Mark-to-market (MTM)

Trade value = Trade price × Volume (MWh). Market value = Market price × Volume (MWh).

MTM formula
For a BUY trade: MTM P&L = (Market price − Trade price) × Volume (MWh)
Positive P&L = market price went up (good for buyer). Negative P&L = market price went down (bad for buyer).
For a SELL trade: MTM P&L = (Trade price − Market price) × Volume.

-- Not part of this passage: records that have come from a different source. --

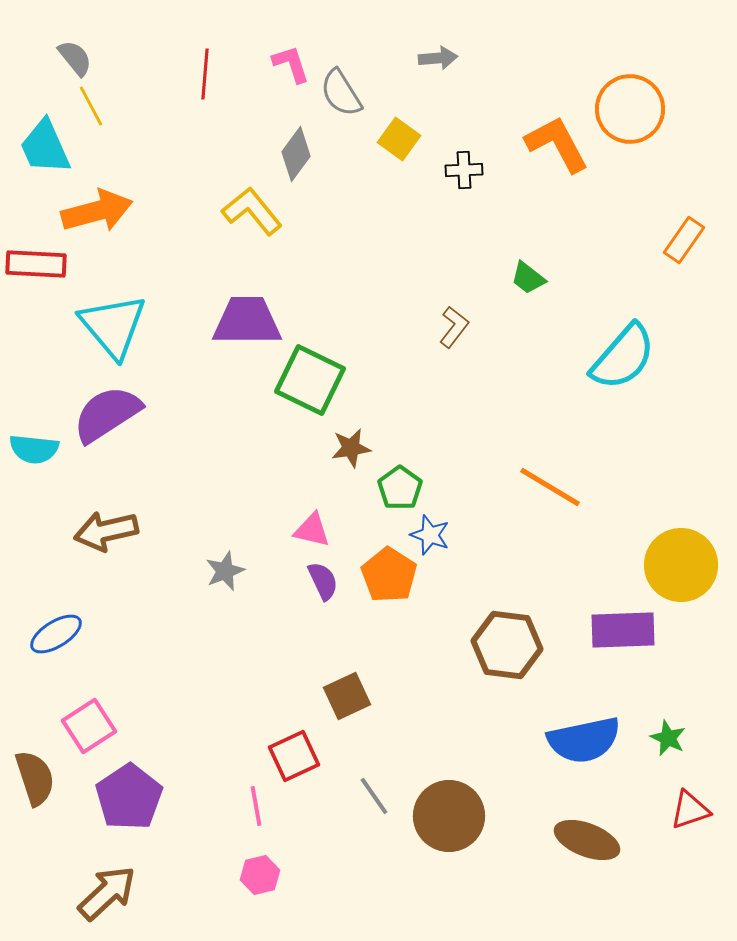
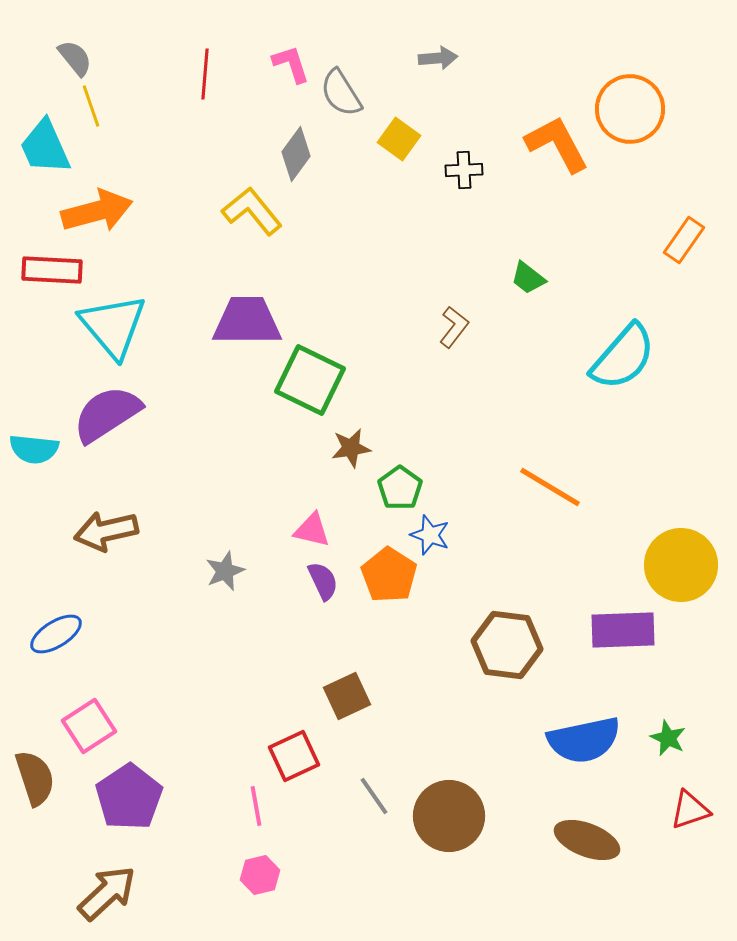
yellow line at (91, 106): rotated 9 degrees clockwise
red rectangle at (36, 264): moved 16 px right, 6 px down
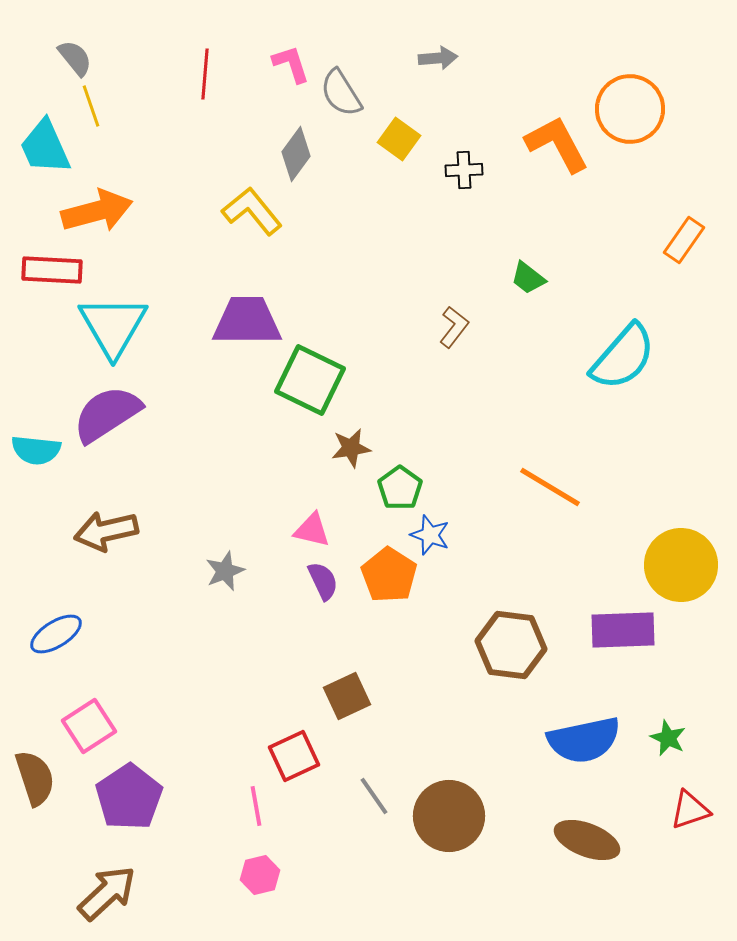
cyan triangle at (113, 326): rotated 10 degrees clockwise
cyan semicircle at (34, 449): moved 2 px right, 1 px down
brown hexagon at (507, 645): moved 4 px right
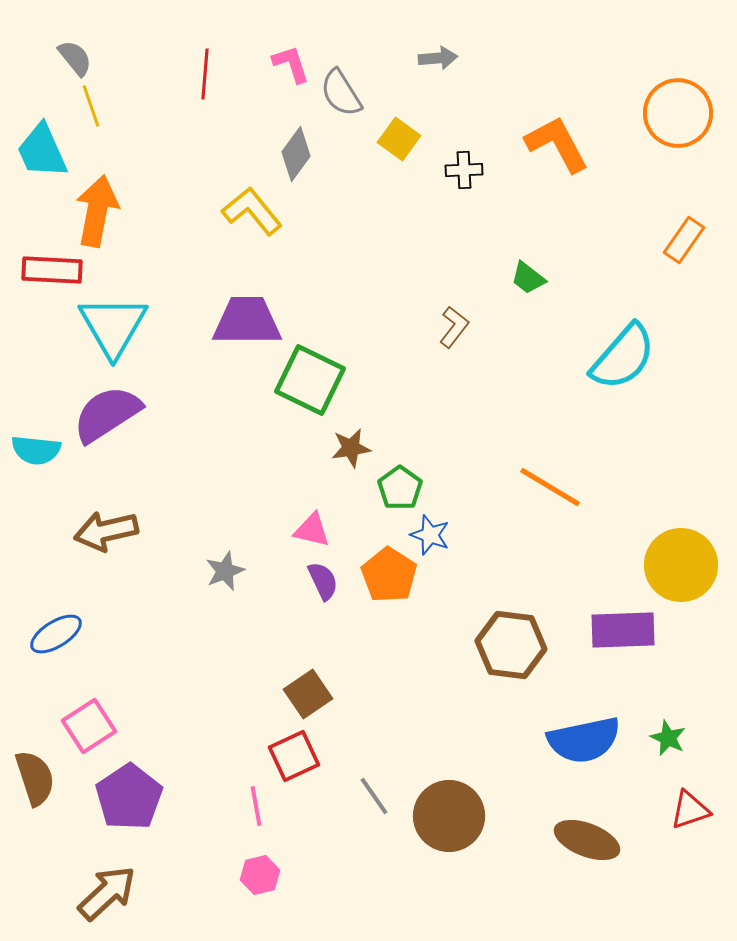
orange circle at (630, 109): moved 48 px right, 4 px down
cyan trapezoid at (45, 147): moved 3 px left, 4 px down
orange arrow at (97, 211): rotated 64 degrees counterclockwise
brown square at (347, 696): moved 39 px left, 2 px up; rotated 9 degrees counterclockwise
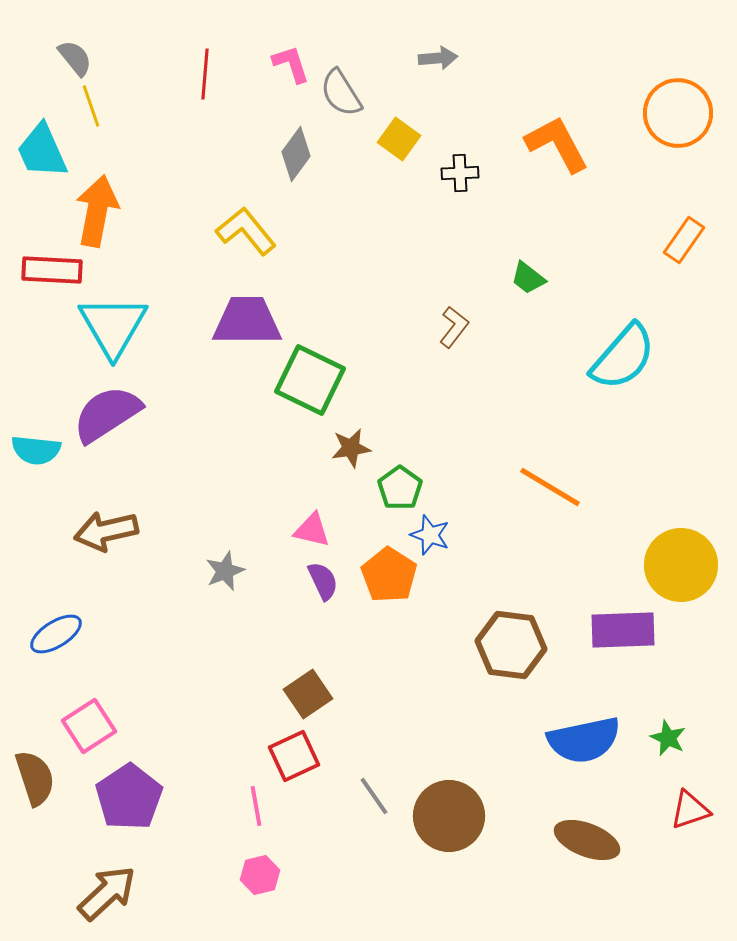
black cross at (464, 170): moved 4 px left, 3 px down
yellow L-shape at (252, 211): moved 6 px left, 20 px down
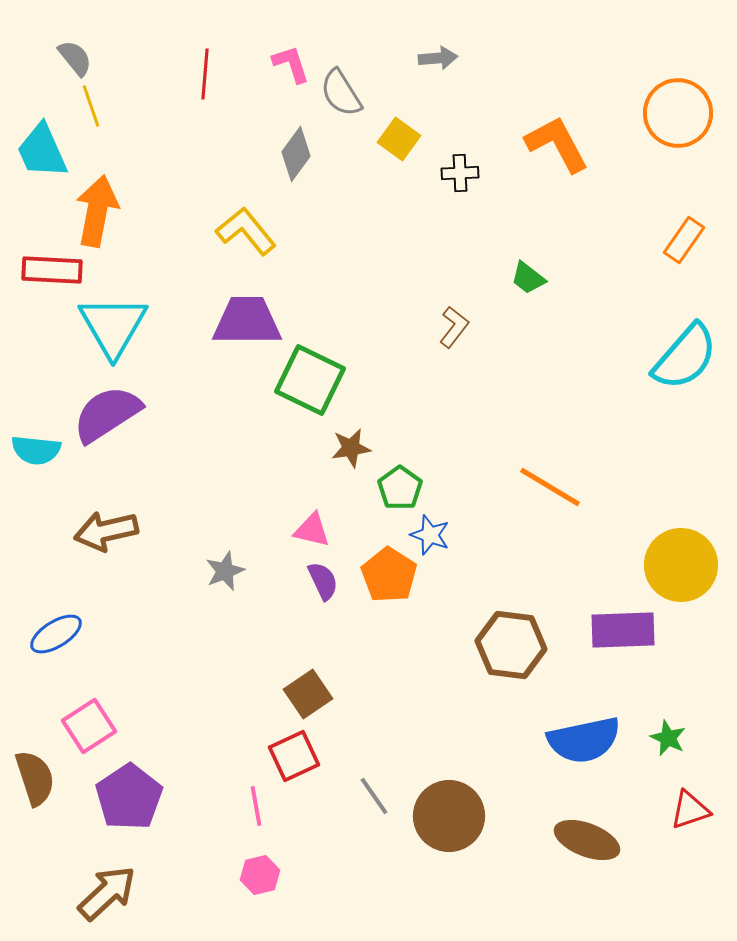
cyan semicircle at (623, 357): moved 62 px right
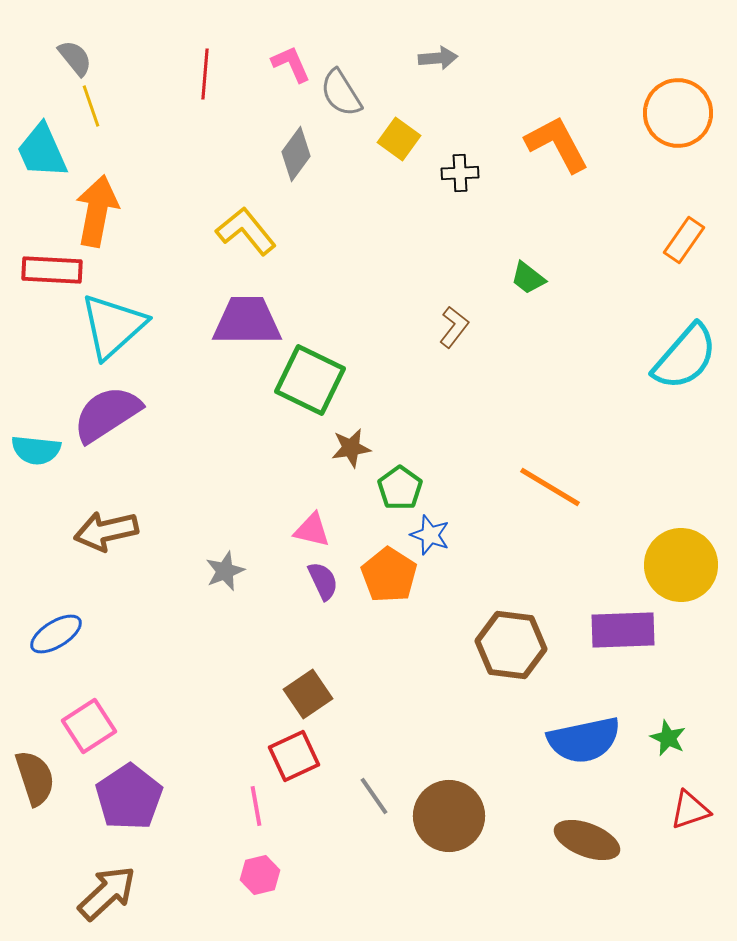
pink L-shape at (291, 64): rotated 6 degrees counterclockwise
cyan triangle at (113, 326): rotated 18 degrees clockwise
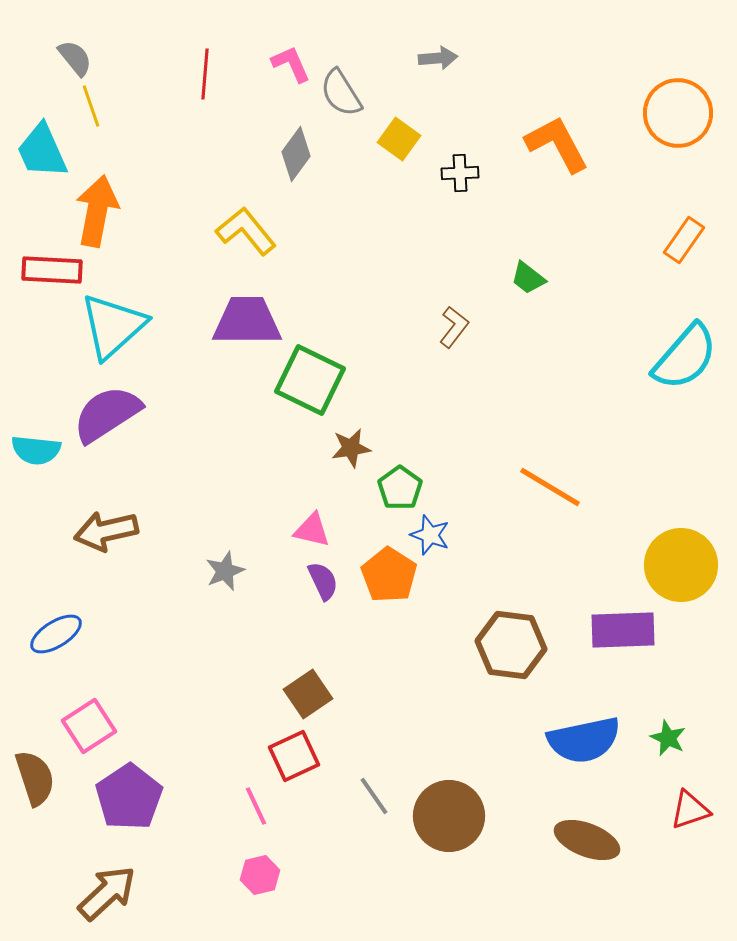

MTM is computed per component (base, peak) and then summed.

Price change & P&L impact

Scenario: Market prices change after trade execution (e.g. T+7 days). Original position (T0): Market price = Trade price → MTM P&L = 0. New market prices (T1): Base and peak prices move up or down. Updated MTM: Reapply the formula with new market prices; P&L changes. P&L change (delta): New total MTM P&L minus original; this shows the period P&L movement.

Limitations

MTM here is theoretical (no funding, collateral, or discounting). Volume aggregation assumes fixed days/hours (e.g. standard weekday definition for peak); calendar and product definitions can vary by exchange. Real ETRM systems also handle settlements, nominations, and risk limits.